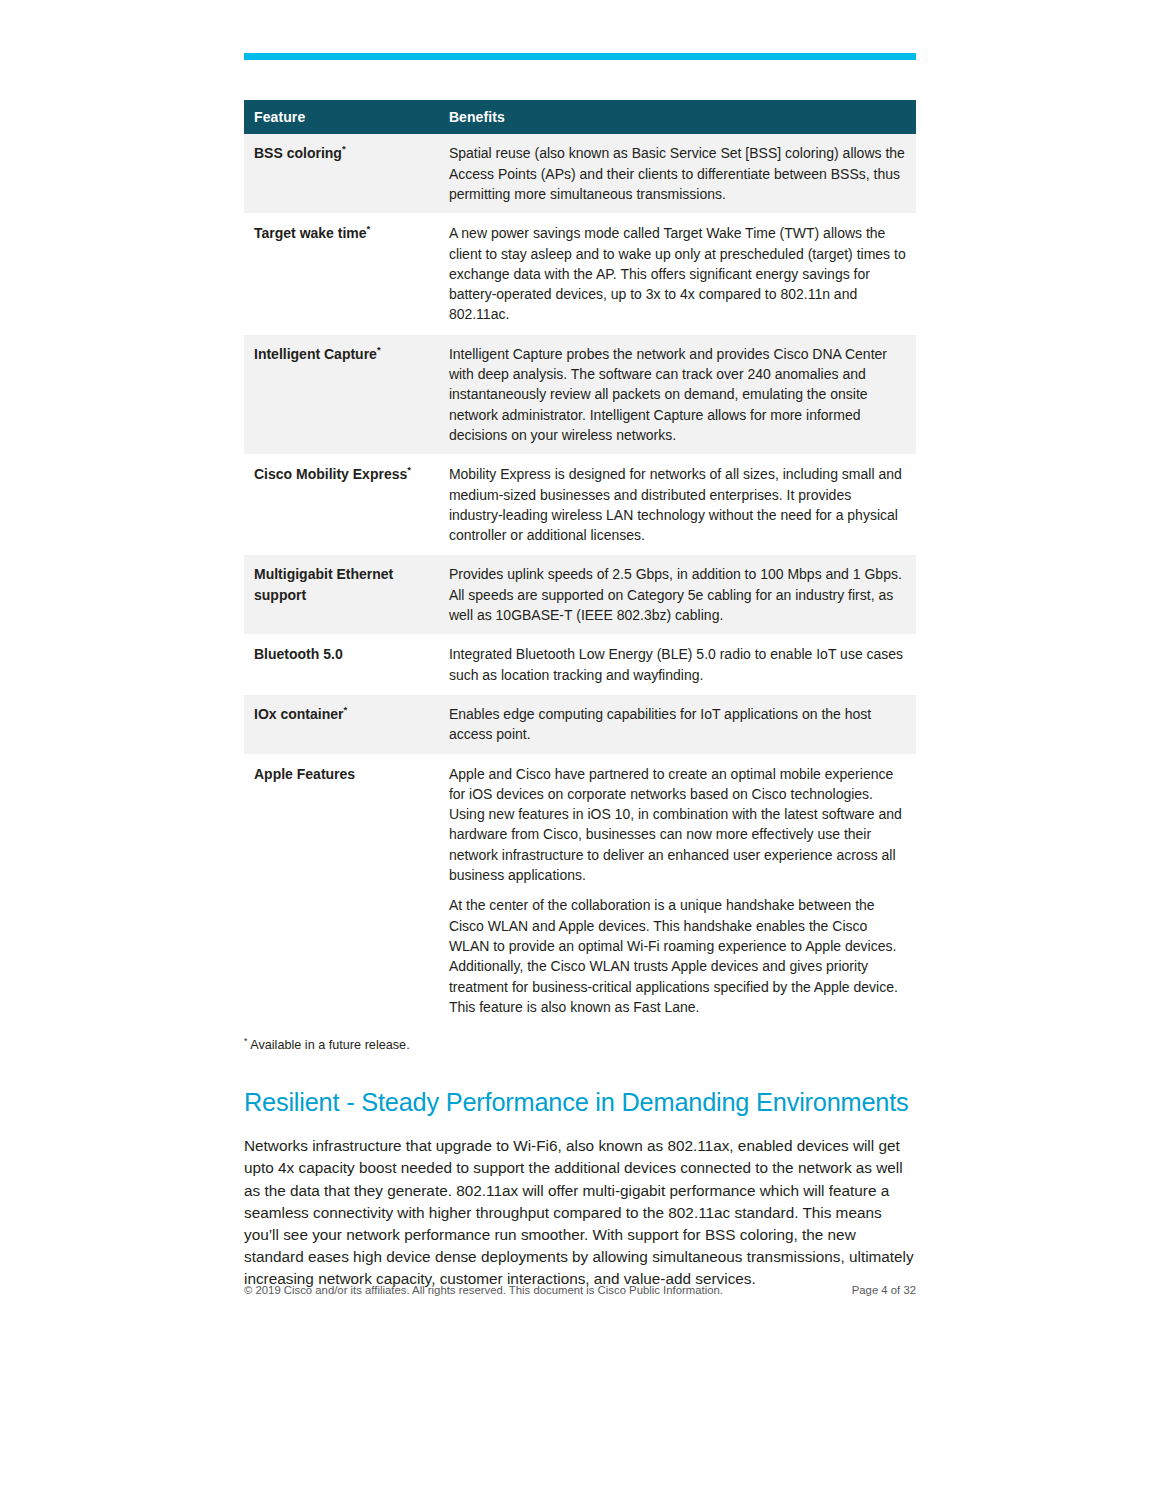| Feature | Benefits |
| --- | --- |
| BSS coloring * | Spatial reuse (also known as Basic Service Set [BSS] coloring) allows the Access Points (APs) and their clients to differentiate between BSSs, thus permitting more simultaneous transmissions. |
| Target wake time * | A new power savings mode called Target Wake Time (TWT) allows the client to stay asleep and to wake up only at prescheduled (target) times to exchange data with the AP. This offers significant energy savings for battery-operated devices, up to 3x to 4x compared to 802.11n and 802.11ac. |
| Intelligent Capture * | Intelligent Capture probes the network and provides Cisco DNA Center with deep analysis. The software can track over 240 anomalies and instantaneously review all packets on demand, emulating the onsite network administrator. Intelligent Capture allows for more informed decisions on your wireless networks. |
| Cisco Mobility Express * | Mobility Express is designed for networks of all sizes, including small and medium-sized businesses and distributed enterprises. It provides industry-leading wireless LAN technology without the need for a physical controller or additional licenses. |
| Multigigabit Ethernet support | Provides uplink speeds of 2.5 Gbps, in addition to 100 Mbps and 1 Gbps. All speeds are supported on Category 5e cabling for an industry first, as well as 10GBASE-T (IEEE 802.3bz) cabling. |
| Bluetooth 5.0 | Integrated Bluetooth Low Energy (BLE) 5.0 radio to enable IoT use cases such as location tracking and wayfinding. |
| IOx container * | Enables edge computing capabilities for IoT applications on the host access point. |
| Apple Features | Apple and Cisco have partnered to create an optimal mobile experience for iOS devices on corporate networks based on Cisco technologies. Using new features in iOS 10, in combination with the latest software and hardware from Cisco, businesses can now more effectively use their network infrastructure to deliver an enhanced user experience across all business applications. At the center of the collaboration is a unique handshake between the Cisco WLAN and Apple devices. This handshake enables the Cisco WLAN to provide an optimal Wi-Fi roaming experience to Apple devices. Additionally, the Cisco WLAN trusts Apple devices and gives priority treatment for business-critical applications specified by the Apple device. This feature is also known as Fast Lane. |
* Available in a future release.
Resilient - Steady Performance in Demanding Environments
Networks infrastructure that upgrade to Wi-Fi6, also known as 802.11ax, enabled devices will get upto 4x capacity boost needed to support the additional devices connected to the network as well as the data that they generate. 802.11ax will offer multi-gigabit performance which will feature a seamless connectivity with higher throughput compared to the 802.11ac standard. This means you’ll see your network performance run smoother. With support for BSS coloring, the new standard eases high device dense deployments by allowing simultaneous transmissions, ultimately increasing network capacity, customer interactions, and value-add services.
© 2019 Cisco and/or its affiliates. All rights reserved. This document is Cisco Public Information. Page 4 of 32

------------------------------------------------

YOUR GOAL: Give back all of the entries verbatim, but without pictures.

RESPONSE BELOW:
| Feature | Benefits |
| --- | --- |
| BSS coloring * | Spatial reuse (also known as Basic Service Set [BSS] coloring) allows the Access Points (APs) and their clients to differentiate between BSSs, thus permitting more simultaneous transmissions. |
| Target wake time * | A new power savings mode called Target Wake Time (TWT) allows the client to stay asleep and to wake up only at prescheduled (target) times to exchange data with the AP. This offers significant energy savings for battery-operated devices, up to 3x to 4x compared to 802.11n and 802.11ac. |
| Intelligent Capture * | Intelligent Capture probes the network and provides Cisco DNA Center with deep analysis. The software can track over 240 anomalies and instantaneously review all packets on demand, emulating the onsite network administrator. Intelligent Capture allows for more informed decisions on your wireless networks. |
| Cisco Mobility Express * | Mobility Express is designed for networks of all sizes, including small and medium-sized businesses and distributed enterprises. It provides industry-leading wireless LAN technology without the need for a physical controller or additional licenses. |
| Multigigabit Ethernet support | Provides uplink speeds of 2.5 Gbps, in addition to 100 Mbps and 1 Gbps. All speeds are supported on Category 5e cabling for an industry first, as well as 10GBASE-T (IEEE 802.3bz) cabling. |
| Bluetooth 5.0 | Integrated Bluetooth Low Energy (BLE) 5.0 radio to enable IoT use cases such as location tracking and wayfinding. |
| IOx container * | Enables edge computing capabilities for IoT applications on the host access point. |
| Apple Features | Apple and Cisco have partnered to create an optimal mobile experience for iOS devices on corporate networks based on Cisco technologies. Using new features in iOS 10, in combination with the latest software and hardware from Cisco, businesses can now more effectively use their network infrastructure to deliver an enhanced user experience across all business applications. At the center of the collaboration is a unique handshake between the Cisco WLAN and Apple devices. This handshake enables the Cisco WLAN to provide an optimal Wi-Fi roaming experience to Apple devices. Additionally, the Cisco WLAN trusts Apple devices and gives priority treatment for business-critical applications specified by the Apple device. This feature is also known as Fast Lane. |
* Available in a future release.
Resilient - Steady Performance in Demanding Environments
Networks infrastructure that upgrade to Wi-Fi6, also known as 802.11ax, enabled devices will get upto 4x capacity boost needed to support the additional devices connected to the network as well as the data that they generate. 802.11ax will offer multi-gigabit performance which will feature a seamless connectivity with higher throughput compared to the 802.11ac standard. This means you’ll see your network performance run smoother. With support for BSS coloring, the new standard eases high device dense deployments by allowing simultaneous transmissions, ultimately increasing network capacity, customer interactions, and value-add services.
© 2019 Cisco and/or its affiliates. All rights reserved. This document is Cisco Public Information. Page 4 of 32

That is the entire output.